If you have an old PAT that you need to replace, it will give you an option for that.

Now pushing and pulling to GitHub should work fine from R (and RStudio).

If you need to make another PAT, because your PAT expired or you messed up the scope, then go here

https://github.com/settings/tokens

to delete the old one before setting up a new one.

Git in the shell (works for RStudio and Visual Studio Code)

Before you start, get a Personal Access Token (PAT) from GitHub. You’ll need this as you GitHub password. GitHub > Profile (far right drop down) > Settings > Developer settings (far right bottom) > Personal Access Token. Generate a token with write access to repo and copy the PAT (very long).

Show me how

Now that you have your PAT, you are ready to set-up Git from the shell/terminal.

  1. Open a terminal window
  2. Tell Git who you are. Type
git config --global user.name Your Name
git config --global user.email your.email@email.com
  1. Tell Git how to get your username and password for GitHub Type git config --get credential.helper If you are on a PC, you should see manager and if on a mac, osxkeychain If not type, Mac: git config --global credential.helper osxkeychain Windows: git config --global credential.helper manager
  2. The first time you do a push of a commit, you will be asked for your GitHub user name and password. Do not enter your password. Enter a Personal Access Token (PAT).

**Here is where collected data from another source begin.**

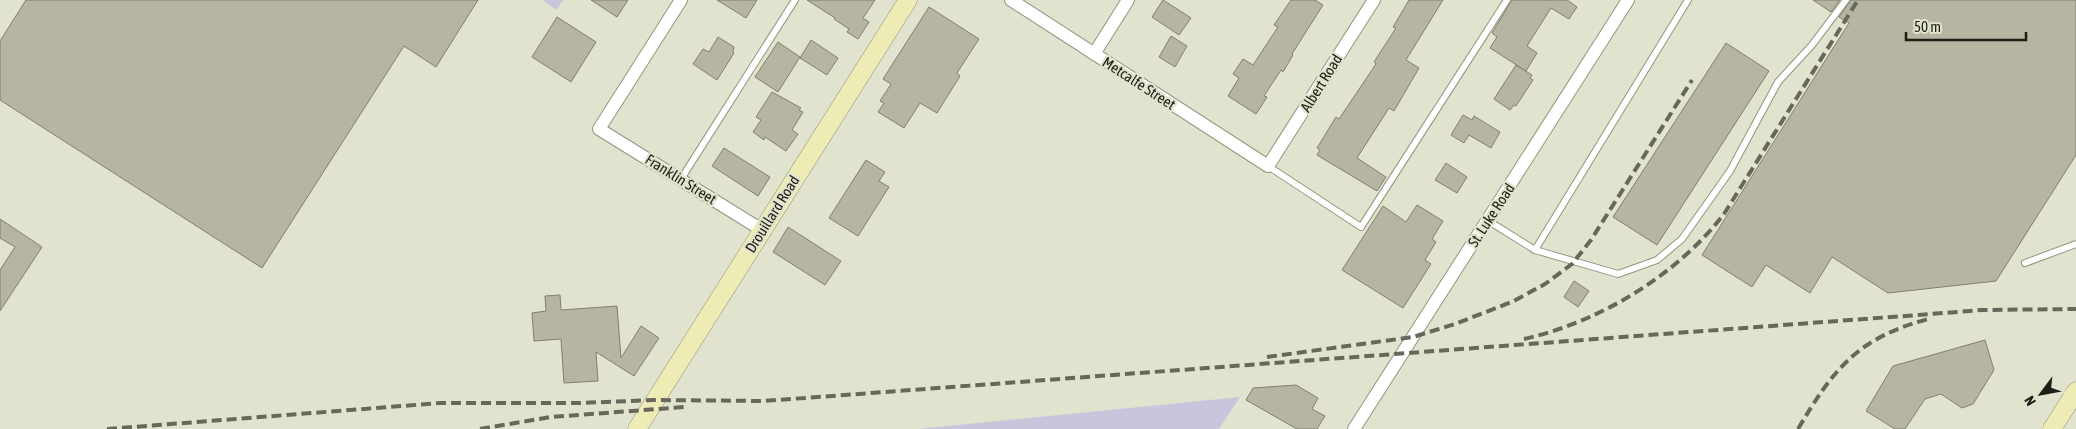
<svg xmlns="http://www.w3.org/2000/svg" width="2076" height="429" viewBox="0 0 2076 429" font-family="'Asap Condensed',sans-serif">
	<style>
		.green { fill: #c8c6dd }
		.building { fill: #b5b5a1; stroke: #7f806d }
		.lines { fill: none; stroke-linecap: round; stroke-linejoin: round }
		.lane-casing { stroke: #949581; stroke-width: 8 }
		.street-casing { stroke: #949581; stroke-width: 14 }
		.secondary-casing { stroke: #949581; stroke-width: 19 }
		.lane { stroke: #fff; stroke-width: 6 }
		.street { stroke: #fff; stroke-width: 12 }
		.secondary { stroke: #edecb4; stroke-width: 18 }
		.rail { stroke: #67685b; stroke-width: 4; stroke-dasharray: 10 5; stroke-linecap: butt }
		.labels { text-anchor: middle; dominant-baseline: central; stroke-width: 4.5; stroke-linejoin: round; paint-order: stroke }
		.street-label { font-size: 15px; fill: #1e1e17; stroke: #e2e3ce }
	</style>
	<rect width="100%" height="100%" fill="#e2e3ce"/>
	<g class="green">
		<polygon points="543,0 563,0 556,10"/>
		<polygon points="1240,397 1219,429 917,429"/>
	</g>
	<g class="building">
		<polygon points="26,0 478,0 436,67 404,46 262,268 0,100 0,41"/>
		<polygon points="591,0 628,0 617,17"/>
		<polygon points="717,0 757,0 746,18"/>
		<polygon points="807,0 875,0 863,18 869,22 858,39 847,32 849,29 834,19 835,18"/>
		<polygon points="1163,0 1191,18 1179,35 1152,17"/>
		<polygon points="1291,0 1315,0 1323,5 1292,54 1293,55 1283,72 1281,70 1264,96 1267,97 1256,114 1228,96 1239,78 1233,74 1243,59 1253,65 1278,27 1274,25"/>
		<polygon points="1409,0 1443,0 1406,60 1419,68 1394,111 1389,108 1357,158 1386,177 1377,191 1317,155 1320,150 1317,148 1336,117 1339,119 1376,64 1374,62 1396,28 1393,27"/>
		<polygon points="1512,0 1567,0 1577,7 1569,19 1551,8 1527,46 1537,53 1526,71 1490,48 1497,37 1492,33"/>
		<polygon points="1813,0 1840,0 1831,12"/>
		<polygon points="1851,0 2076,0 2076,155 1996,281 1888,293 1832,257 1810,293 1766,265 1752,287 1702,255 1849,23 1839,17"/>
		<polygon points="929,7 979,39 957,73 960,76 937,113 920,103 904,128 878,112 884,103 880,101 891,84 883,79"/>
		<polygon points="557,17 596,42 571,82 532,57"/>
		<polygon points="1171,36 1187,46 1175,67 1159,57"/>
		<polygon points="718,37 734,47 733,52 734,53 717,80 693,64 703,49 709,52"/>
		<polygon points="811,40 838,58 827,75 800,58"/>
		<polygon points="778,42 800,57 778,92 755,77"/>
		<polygon points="1726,43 1769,71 1657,245 1613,217"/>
		<polygon points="1516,65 1532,75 1530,78 1533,80 1516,106 1514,105 1510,110 1494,99"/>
		<polygon points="772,92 801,108 799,110 803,112 792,130 798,134 786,151 765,137 764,140 753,132 761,120 756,117"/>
		<polygon points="1463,115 1472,120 1474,116 1500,132 1491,148 1469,135 1464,143 1451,135"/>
		<polygon points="724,148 770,177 758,196 712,166"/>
		<polygon points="866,160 885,172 879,181 889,187 858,236 829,218"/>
		<polygon points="1446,163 1467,177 1457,193 1435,180"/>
		<polygon points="1417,205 1443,221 1432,239 1436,242 1425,260 1431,264 1403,308 1342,270 1383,206 1406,222"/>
		<polygon points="0,219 42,247 0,311 0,270 15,247 0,238"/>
		<polygon points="788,227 841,261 825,285 773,252"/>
		<polygon points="1574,281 1589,291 1578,307 1564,297"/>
		<polygon points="560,295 561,310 617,306 621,358 641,326 659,338 634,376 596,352 598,381 564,383 561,339 534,341 532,313 546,311 545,296"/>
		<polygon points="1985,340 1994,370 1973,404 1962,408 1941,394 1925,399 1905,429 1895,429 1866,411 1893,366"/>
		<polygon points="1296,385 1318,398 1312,409 1325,416 1317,429 1297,429 1246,400 1253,388"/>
	</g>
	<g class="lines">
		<defs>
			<g id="lane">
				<polyline points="1268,166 1361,227 1507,0"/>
				<polyline points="681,179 795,0"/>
				<polyline points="1487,220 1535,250 1618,274 1657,260 1682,239 1730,171 1778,82 1812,45 1846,0"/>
				<polyline points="1535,250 1688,0"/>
				<polyline points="2025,263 2076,244"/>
			</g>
			<g id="street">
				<polyline points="681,0 599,129 762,230"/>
				<polyline points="1011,0 1268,166 1374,0"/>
				<polyline points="1094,54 1128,0"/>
				<polyline points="1354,429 1628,0"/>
			</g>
			<g id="secondary">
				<polyline points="637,429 908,0"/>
				<polyline points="2052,429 2076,391"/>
			</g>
		</defs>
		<use href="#lane" class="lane-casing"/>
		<use href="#street" class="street-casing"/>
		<use href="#secondary" class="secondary-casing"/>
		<use href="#lane" class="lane"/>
		<use href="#street" class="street"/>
		<use href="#secondary" class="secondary"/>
		<g class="rail">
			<path d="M1524 339C1600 322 1677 275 1724 214L1858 0"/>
			<polyline points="1267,357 1413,337 1455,324 1514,301 1545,284 1572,264 1591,240 1692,80"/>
			<polyline points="107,429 440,403 579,403 655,400 764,401 1918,315 1982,310 2076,309"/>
			<polyline points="480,429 551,417 684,407"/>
			<path d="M1798 429C1834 368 1858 338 1928 319"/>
		</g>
	</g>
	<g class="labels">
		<g class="street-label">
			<text transform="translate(1139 83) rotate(33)">Metcalfe Street</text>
			<text transform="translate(1321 83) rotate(-58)">Albert Road</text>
			<text transform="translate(681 179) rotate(32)">Franklin Street</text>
			<text transform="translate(772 214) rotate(-58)">Drouillard Road</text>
			<text transform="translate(1491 215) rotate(-57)">St. Luke Road</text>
		</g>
	</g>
	<g transform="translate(2041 394) rotate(238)" stroke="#e2e3ce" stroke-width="4" paint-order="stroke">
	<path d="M0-4L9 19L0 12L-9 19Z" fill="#1e1e17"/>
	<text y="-8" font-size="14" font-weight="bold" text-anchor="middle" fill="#1e1e17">N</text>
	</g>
	<path d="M1906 32v8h120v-8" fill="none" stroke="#1e1e17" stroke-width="2.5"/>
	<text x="1914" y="32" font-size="15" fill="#1e1e17" stroke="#e2e3ce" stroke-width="4" paint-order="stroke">50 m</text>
</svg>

Note. Instead of the PC or Mac specific credential managers, you can use the GitHub credential manager

Show me how

Updating R/RStudio

IT installs everything on my computer

Talk to them. They have their own procedure for this and they install/update R and RStudio all the time (probably).

I can install stuff

R

Install the latest R from CRAN. When you restart RStudio, it will use the updated version of R.

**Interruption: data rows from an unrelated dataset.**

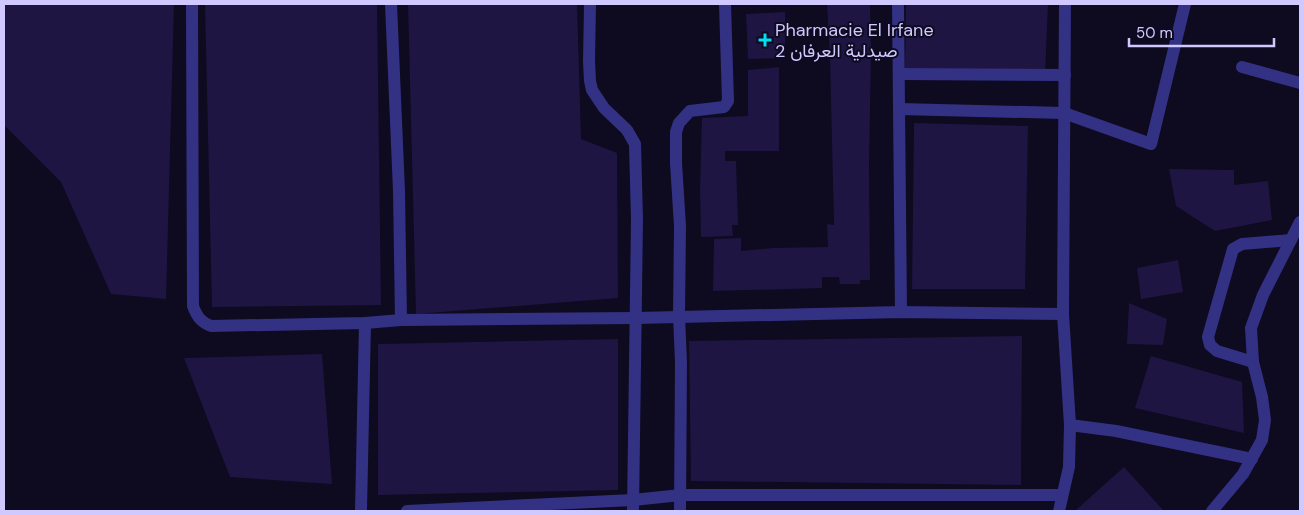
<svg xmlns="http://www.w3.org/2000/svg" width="1304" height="515" font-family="'DM Sans',Vazirmatn,sans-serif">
<rect width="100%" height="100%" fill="#0e0a1f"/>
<g fill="#1e1542">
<path d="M4 4H174L166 299 111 294 61 182 4 125Z"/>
<path d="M205 4H377L381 305 212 307Z"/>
<path d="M408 4H577L581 139 617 153 618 298 416 314Z"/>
<path d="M827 4H870L871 55 869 165 870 280H860V284H840L839 277H822V288L713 291 714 239 741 238V251L773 248 828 247 827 224 834 225 830 57Z"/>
<path d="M906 4H1048L1045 75 905 68Z"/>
<path d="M785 12V58L748 59 746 14Z"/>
<path d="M779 67V151H725V161H736L738 225H732L733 236 701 237 700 189 702 118 748 116V70Z"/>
<path d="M914 123 1028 126 1025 289H912Z"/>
<path d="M1169 169 1234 170V185L1268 181 1272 220 1215 231 1176 206Z"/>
<path d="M1178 260 1183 292 1141 299 1137 268Z"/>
<path d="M1129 303 1167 319 1163 345 1127 344Z"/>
<path d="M1022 336 1021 485 691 481 689 341Z"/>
<path d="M618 339V490L378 495V344Z"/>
<path d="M322 354 332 484 230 477 184 358Z"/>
<path d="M1151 356 1242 382 1244 433 1135 408Z"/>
<path d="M1124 467 1164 511H1075Z"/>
</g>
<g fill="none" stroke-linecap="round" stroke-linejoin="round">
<g stroke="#333183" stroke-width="12">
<path d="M192 4 193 306C197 317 201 322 211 326L365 323 401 320 636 318 901 312 1063 314"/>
<path d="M391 4 399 191 401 320"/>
<path d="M590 4 589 61 590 81 592 90 604 108 627 130 635 144 637 220 633 511"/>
<path d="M898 4 901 312"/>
<path d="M1242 67 1300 83"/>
<path d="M899 74 1065 75"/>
<path d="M899 109 1064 113 1151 144 1185 4"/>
<path d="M1253 362 1217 351 1210 345 1208 337 1233 249 1242 244 1291 240"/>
<path d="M1070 425 1116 431 1252 459"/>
<path d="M361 511 365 323"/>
<path d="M407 511 633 500 681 495H1062"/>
<path d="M680 511 681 362 679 316 680 226 676 163V132L679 123 690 111 724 107 728 101 725 4"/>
<path d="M1059 511 1069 467 1070 425 1063 314 1065 4"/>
<path d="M1212 511 1243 474 1262 440 1265 420 1262 397 1253 362 1251 328 1263 295 1300 222"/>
</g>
</g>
<path fill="#00ddf4" stroke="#0e0a1f" stroke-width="2" d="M762.5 32.5h5v5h5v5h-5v5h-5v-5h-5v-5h5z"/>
<g text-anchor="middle" stroke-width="4" stroke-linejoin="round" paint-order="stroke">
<g font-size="18" fill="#cfc9ff" stroke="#0e0a1f" text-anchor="start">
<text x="775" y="36">Pharmacie El Irfane<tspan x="775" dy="21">صيدلية العرفان 2</tspan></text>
</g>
</g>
<rect width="1304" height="515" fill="none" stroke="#cfc9ff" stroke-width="10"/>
<path d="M1129 38v8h145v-8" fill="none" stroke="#cfc9ff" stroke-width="2.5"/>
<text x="1136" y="38" font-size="15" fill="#cfc9ff" stroke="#0e0a1f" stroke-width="4" paint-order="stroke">50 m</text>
</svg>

Windows users can try using the package installr (only for Windows). This installr tutorial is very helpful. Or download from CRAN.

Mac users

  1. Go to https://cloud.r-project.org/bin/macosx/
  2. Find the latest pkg file for your macOS and double-click on that.
  3. Double-click on the downloaded file to install. Follow instructions. You should be able to click “Next” to all dialogs.
  4. I delete old R versions from my computer after I am happy with the upgrade.

RStudio

Open RStudio. Go to “Help” tab. Click “Check for Updates”

Getting your packages to the new R version

If you want to automatically re-install these you can follow these instructions. I do not do this, because I tend to accumulate so many packages just when I am trying out stuff and I use my R updates to clean-up. I have a small list of packages that I install on a fresh R install. But if you want to just install all the packages you have installed, here is how you could do that.

tmp <- installed.packages()
installedpkgs <- as.vector(tmp[is.na(tmp[,"Priority"]), 1])
save(installedpkgs, file="installed_old.rda")

Once you have the new R installed, open RStudio (or R) and navigate to where you have that installed_old.rda file.


load("installed_old.rda")
tmp <- installed.packages()
installedpkgs.new <- as.vector(tmp[is.na(tmp[,"Priority"]), 1])
missing <- setdiff(installedpkgs, installedpkgs.new)
if(length(missing)!=0) install.packages(missing)
update.packages()

Does R say, “package not available” and you know it is? Try a different mirror.

So what do I do? I run this code

install.packages("tidyverse")
install.packages(c("knitr", "rmarkdown", "markdown"))
install.packages(c("kableExtra", "gridExtra", "raster", "sp"))

I say “no” to install from binary (unless for some reason I need the very latest version, which I never do). That gets me 75% of the way and then I install the other stuff as I need it. Notes 1) I don’t write scripts with library() buried deep in the script. Those calls always go at the top so they break early if I am running something. 2) I tend to bundle my code into packages with a DESCRIPTION file with all the dependencies and suggests. When I install that with install.packages(..., dependencies=TRUE) it will install all the packages required or used in the vignettes and examples. 3) I prefer to use :: when using functions from other packages, like forecast::forecast(). Exception is ggplot2 stuff. Otherwise I spend forever trying to figure what package a function came from.

Updating packages

To update packages, Go to “Tools” tab and then “Check for Package Updates”.